Consulter aussi dans le dictionnaire : consulat

Au lendemain de la révolution de 509 avant J.-C., Rome remplace le roi par un magistrat, le préteur, dont la fonction annuelle est bientôt dédoublée. Au milieu du Ve s. avant J.-C., ces deux préteurs prennent le nom de consuls (ceux qui « siègent ensemble »). Pour éviter que des plébéiens n'accèdent à cette magistrature, les patriciens la font supprimer en 445 avant J.-C. C'est seulement en 366 (lois liciniennes) que le consulat reparaît, partagé entre un plébéien et un patricien ; la réélection au consulat n'est autorisée qu'au bout de 10 ans (172), puis elle est strictement interdite (151).

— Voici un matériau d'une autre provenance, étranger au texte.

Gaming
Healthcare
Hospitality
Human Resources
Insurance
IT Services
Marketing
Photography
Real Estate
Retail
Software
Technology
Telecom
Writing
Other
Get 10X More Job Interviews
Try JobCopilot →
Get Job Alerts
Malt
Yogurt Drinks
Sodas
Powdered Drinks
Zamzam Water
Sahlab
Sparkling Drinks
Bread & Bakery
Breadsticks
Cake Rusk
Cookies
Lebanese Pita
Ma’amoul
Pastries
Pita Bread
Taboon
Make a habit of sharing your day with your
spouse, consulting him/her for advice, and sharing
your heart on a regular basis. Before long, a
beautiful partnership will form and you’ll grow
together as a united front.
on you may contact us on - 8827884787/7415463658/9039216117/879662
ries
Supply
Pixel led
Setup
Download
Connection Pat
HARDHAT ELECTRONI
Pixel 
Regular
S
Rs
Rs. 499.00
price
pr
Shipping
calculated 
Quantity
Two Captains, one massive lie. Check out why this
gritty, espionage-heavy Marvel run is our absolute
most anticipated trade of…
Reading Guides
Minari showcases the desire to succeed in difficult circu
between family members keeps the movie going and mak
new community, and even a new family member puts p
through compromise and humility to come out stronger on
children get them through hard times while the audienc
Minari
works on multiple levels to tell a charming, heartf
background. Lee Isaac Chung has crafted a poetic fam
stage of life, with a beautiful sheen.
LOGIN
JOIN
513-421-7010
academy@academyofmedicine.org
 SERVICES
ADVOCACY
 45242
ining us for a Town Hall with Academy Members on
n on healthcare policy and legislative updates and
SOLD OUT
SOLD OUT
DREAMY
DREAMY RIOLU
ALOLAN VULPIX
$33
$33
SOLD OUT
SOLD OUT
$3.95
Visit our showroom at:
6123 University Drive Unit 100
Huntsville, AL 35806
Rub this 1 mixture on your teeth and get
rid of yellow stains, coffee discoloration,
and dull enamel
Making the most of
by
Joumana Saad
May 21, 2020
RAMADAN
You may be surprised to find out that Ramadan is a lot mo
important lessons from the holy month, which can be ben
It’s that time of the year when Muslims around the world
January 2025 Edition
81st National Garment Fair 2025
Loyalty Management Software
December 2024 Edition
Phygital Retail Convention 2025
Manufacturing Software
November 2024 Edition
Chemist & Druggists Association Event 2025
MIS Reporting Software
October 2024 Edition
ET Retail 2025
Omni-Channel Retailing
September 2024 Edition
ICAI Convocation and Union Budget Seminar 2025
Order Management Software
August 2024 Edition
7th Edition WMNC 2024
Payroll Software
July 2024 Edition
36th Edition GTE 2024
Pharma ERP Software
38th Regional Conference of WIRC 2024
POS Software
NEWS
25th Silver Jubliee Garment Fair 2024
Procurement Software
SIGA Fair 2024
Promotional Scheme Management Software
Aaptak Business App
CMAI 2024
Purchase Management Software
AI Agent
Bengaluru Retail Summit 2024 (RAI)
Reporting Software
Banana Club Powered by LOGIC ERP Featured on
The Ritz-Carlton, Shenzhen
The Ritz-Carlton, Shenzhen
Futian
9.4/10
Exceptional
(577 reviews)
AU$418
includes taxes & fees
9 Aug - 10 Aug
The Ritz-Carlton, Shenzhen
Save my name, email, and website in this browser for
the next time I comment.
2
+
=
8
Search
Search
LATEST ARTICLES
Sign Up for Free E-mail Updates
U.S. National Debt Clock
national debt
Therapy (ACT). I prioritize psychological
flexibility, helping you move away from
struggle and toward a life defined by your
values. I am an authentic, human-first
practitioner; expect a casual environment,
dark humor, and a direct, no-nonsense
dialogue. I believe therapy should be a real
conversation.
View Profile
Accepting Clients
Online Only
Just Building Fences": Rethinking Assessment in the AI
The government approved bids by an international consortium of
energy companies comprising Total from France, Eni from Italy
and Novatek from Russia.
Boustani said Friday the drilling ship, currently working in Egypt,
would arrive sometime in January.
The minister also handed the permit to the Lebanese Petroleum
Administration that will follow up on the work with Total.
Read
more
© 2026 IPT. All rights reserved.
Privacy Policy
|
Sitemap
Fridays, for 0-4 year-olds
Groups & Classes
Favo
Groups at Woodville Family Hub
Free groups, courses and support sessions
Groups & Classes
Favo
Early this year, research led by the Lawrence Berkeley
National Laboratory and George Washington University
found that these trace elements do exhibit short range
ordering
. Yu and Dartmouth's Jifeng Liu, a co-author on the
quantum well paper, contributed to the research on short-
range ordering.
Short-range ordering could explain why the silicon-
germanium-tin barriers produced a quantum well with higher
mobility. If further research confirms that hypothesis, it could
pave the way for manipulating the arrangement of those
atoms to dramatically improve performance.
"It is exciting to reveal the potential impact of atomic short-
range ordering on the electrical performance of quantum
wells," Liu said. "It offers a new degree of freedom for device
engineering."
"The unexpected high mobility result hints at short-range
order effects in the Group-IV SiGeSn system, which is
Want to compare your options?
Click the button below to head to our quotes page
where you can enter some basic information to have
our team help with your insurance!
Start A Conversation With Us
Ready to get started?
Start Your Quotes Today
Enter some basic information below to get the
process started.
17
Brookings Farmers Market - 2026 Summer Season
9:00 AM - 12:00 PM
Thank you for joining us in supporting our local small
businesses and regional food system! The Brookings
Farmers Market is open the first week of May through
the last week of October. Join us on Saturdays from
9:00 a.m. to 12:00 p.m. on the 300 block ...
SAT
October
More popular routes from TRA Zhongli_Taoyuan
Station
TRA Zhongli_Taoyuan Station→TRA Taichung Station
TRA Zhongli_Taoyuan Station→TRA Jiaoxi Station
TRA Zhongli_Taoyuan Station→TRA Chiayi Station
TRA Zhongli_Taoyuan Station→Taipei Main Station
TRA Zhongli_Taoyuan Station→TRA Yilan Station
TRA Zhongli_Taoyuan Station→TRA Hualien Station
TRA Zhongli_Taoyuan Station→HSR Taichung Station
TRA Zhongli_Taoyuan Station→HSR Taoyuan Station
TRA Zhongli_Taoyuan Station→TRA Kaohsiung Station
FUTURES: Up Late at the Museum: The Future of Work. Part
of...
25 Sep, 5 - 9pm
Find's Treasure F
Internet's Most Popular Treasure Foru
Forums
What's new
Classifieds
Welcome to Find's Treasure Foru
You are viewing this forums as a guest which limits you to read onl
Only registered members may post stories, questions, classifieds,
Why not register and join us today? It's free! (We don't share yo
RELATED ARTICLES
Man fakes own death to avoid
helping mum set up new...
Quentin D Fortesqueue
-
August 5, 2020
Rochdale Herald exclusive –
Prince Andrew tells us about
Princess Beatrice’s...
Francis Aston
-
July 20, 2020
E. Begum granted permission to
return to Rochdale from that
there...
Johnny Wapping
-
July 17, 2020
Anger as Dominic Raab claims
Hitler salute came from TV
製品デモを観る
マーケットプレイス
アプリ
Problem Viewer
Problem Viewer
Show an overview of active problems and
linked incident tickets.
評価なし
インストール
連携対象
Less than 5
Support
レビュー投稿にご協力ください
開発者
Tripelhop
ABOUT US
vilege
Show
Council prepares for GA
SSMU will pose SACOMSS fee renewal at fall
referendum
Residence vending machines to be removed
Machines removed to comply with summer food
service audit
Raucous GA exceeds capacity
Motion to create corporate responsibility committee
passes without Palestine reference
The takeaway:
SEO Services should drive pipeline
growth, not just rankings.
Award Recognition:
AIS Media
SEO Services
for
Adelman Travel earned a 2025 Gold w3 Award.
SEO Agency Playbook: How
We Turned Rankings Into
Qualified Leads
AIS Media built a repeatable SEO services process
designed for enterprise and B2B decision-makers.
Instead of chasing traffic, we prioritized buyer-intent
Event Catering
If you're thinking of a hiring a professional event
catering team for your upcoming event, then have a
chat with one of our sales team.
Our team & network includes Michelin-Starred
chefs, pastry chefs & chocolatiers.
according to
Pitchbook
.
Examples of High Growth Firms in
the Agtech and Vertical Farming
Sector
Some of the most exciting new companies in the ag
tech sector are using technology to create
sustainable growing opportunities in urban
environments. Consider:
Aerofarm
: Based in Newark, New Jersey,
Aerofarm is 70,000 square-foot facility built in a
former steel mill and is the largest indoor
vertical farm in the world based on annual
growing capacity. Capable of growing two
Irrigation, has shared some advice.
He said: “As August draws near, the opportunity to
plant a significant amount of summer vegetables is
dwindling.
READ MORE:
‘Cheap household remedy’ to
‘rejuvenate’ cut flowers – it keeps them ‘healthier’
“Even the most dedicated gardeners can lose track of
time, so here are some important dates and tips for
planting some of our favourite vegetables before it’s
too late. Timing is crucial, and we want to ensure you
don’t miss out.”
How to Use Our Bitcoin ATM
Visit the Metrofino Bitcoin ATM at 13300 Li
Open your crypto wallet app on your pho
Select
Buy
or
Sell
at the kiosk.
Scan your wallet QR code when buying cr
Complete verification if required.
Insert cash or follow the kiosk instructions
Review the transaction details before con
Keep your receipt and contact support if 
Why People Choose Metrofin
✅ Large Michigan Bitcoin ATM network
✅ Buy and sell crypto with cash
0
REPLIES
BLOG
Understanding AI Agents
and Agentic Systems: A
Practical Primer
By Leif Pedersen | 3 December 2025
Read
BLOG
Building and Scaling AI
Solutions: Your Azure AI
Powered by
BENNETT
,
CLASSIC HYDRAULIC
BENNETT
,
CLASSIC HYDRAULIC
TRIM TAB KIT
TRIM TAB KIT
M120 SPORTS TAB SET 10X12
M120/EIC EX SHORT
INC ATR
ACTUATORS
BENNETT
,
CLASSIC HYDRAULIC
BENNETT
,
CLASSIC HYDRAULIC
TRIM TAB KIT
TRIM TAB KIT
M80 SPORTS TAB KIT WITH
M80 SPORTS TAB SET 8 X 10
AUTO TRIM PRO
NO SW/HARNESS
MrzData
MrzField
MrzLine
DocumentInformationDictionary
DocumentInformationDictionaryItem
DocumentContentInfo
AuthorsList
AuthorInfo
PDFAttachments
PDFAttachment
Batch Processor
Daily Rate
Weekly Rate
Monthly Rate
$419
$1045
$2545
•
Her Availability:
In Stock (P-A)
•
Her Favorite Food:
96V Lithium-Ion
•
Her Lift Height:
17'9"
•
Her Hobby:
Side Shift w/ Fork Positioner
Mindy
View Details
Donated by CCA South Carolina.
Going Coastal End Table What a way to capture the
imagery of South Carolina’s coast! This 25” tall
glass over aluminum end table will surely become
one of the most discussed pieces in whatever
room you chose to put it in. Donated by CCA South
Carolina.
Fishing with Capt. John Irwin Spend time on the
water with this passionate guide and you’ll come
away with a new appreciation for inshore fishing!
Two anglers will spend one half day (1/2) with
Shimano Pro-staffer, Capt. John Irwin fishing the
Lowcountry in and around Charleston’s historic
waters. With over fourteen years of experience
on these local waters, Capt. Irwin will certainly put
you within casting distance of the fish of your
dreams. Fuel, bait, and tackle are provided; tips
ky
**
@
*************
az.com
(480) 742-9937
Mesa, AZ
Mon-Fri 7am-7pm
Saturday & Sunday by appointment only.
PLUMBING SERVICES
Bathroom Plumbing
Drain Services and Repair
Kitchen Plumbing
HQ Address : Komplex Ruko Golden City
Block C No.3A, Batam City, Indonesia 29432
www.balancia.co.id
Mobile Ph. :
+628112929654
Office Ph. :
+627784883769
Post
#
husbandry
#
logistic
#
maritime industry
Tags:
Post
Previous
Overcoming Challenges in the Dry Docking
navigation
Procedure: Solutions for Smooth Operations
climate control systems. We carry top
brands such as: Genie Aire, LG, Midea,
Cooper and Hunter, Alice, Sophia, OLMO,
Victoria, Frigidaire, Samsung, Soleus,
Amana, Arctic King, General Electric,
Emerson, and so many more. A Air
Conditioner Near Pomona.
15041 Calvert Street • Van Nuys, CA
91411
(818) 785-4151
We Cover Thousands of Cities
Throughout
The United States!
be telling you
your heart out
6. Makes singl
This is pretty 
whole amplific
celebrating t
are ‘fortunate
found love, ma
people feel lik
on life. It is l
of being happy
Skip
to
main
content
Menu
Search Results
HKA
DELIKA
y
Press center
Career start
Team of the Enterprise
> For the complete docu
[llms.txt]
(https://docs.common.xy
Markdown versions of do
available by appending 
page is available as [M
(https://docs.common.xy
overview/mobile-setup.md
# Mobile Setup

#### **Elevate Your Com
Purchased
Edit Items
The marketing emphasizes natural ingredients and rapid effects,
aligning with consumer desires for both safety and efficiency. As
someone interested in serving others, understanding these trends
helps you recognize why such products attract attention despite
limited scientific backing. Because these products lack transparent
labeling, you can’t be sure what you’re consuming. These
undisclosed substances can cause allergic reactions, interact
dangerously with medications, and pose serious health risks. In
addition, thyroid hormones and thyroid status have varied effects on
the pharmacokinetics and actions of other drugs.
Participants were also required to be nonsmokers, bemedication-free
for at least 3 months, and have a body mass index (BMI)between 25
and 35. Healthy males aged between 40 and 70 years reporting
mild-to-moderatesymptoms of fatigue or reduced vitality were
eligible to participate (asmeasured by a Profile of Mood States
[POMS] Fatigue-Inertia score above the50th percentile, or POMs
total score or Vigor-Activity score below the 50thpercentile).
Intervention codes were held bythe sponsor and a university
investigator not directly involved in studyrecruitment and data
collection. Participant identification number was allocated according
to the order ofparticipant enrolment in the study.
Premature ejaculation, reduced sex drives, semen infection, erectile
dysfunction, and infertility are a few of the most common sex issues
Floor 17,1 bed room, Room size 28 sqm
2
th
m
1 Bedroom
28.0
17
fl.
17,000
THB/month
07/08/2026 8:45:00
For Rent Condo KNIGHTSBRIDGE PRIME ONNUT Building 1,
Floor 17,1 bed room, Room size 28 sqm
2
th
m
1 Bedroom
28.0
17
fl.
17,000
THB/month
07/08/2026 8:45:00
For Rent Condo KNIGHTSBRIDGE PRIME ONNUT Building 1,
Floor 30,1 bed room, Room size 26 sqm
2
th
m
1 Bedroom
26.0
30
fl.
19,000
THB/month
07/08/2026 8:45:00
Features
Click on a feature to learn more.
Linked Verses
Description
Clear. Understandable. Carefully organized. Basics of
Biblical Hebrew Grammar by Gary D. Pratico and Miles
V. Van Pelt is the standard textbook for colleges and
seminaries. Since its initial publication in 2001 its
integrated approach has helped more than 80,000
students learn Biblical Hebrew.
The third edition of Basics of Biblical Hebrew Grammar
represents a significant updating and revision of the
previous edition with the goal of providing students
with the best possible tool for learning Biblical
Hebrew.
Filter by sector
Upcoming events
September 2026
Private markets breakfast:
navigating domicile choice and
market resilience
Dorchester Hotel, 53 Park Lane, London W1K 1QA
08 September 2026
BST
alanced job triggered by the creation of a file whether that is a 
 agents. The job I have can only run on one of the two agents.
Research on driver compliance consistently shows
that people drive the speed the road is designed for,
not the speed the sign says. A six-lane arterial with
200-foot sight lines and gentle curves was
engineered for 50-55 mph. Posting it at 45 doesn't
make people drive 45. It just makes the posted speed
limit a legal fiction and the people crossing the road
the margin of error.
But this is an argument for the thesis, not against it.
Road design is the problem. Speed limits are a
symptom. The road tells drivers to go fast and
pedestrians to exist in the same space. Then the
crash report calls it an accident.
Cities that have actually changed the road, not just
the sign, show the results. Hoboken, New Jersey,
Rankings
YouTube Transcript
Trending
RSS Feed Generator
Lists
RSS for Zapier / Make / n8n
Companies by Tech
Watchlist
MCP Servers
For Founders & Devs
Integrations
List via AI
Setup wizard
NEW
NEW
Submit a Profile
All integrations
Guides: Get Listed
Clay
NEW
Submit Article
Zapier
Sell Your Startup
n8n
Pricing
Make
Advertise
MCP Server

À l'apogée de la République romaine, au IIe s. avant J.-C., le consulat est la principale magistrature curule ordinaire, disposant de l'imperium complet (droit de commandement et de mort, symbolisé par le droit d'être précédé de licteurs) et du jus auspiciorum majorum (droit de prendre les auspices où que se trouve le consul). Le consulat est au sommet de la carrière politique définie par le cursus honorum ; l'âge requis est d'abord de 33 ans, minimum porté très vite à 37, puis à 43 ans. Les deux consuls sont élus par les comices centuriates. Ils sont ensuite revêtus de l'imperium par une lex de imperio votée par les comices curiates. Leur entrée en charge a lieu le 1er mars (avant 153 avant J.-C.), puis le 1er janvier (à partir de 153 avant J.-C.). Ils sont, pendant un an, les véritables chefs de l'État romain ; ils donnent leurs noms à l'année durant laquelle ils exercent leurs fonctions. Ils sont chargés d'exécuter les décisions du sénat et du peuple ; ils convoquent et président le sénat, les comices curiates et les comices centuriates. Ils sont les chefs de l'armée, qu'ils lèvent et qu'ils commandent au combat. De plus, ils exercent l'intérim des censeurs pendant l'intervalle qui s'écoule entre deux mandats censoraux, c'est-à-dire pendant trois ans et demi sur cinq. À ce titre, ils sont les maîtres des deniers publics en mettant en adjudication la ferme des impôts, les fournitures et les travaux publics. Leur pouvoir connaît des limites : le veto tribunicien ou l'intercessio (droit d'opposition) d'un consul vis-à-vis de son collègue, interdiction de réélection, collégialité (même sans intercessio) et non-disposition des clés de l'Aerarium (trésor public). La charge de consul est en principe gratuite et le recrutement se fait presque exclusivement parmi le patriciat et les riches familles plébéiennes. Enfin, en cas de menace majeure pour l'État et d'insuffisance des consuls, le sénat donne l'ordre à l'un d'entre eux de nommer pour six mois un dictateur. À leur sortie de charge, les anciens consuls (consulares) sont inscrits de droit sur la liste du sénat. C'est parmi les anciens consuls que se recrutent les censeurs.
Le consulat se dégrade dès la fin du IIe s. avant J.-C. : Marius se fera réélire consul plusieurs années de suite (105-100 avant J.-C.), et Sulla enlèvera aux consuls leurs pouvoirs militaires. À l'époque impériale, désignés en fait par l'empereur, les consuls perdent leurs hautes fonctions civiles et judiciaires au profit des agents impériaux. L'empereur fait désigner consuls ceux qu'il veut honorer et remplace les consuls ordinaires au bout de deux, quatre ou six mois. Au IVe s. après J.-C., certaines fonctions entraînent automatiquement l'inscription sur la liste consulaire, et une caste consulaire héréditaire est créée. Finalement, il n'existera plus qu'un consulat honoraire.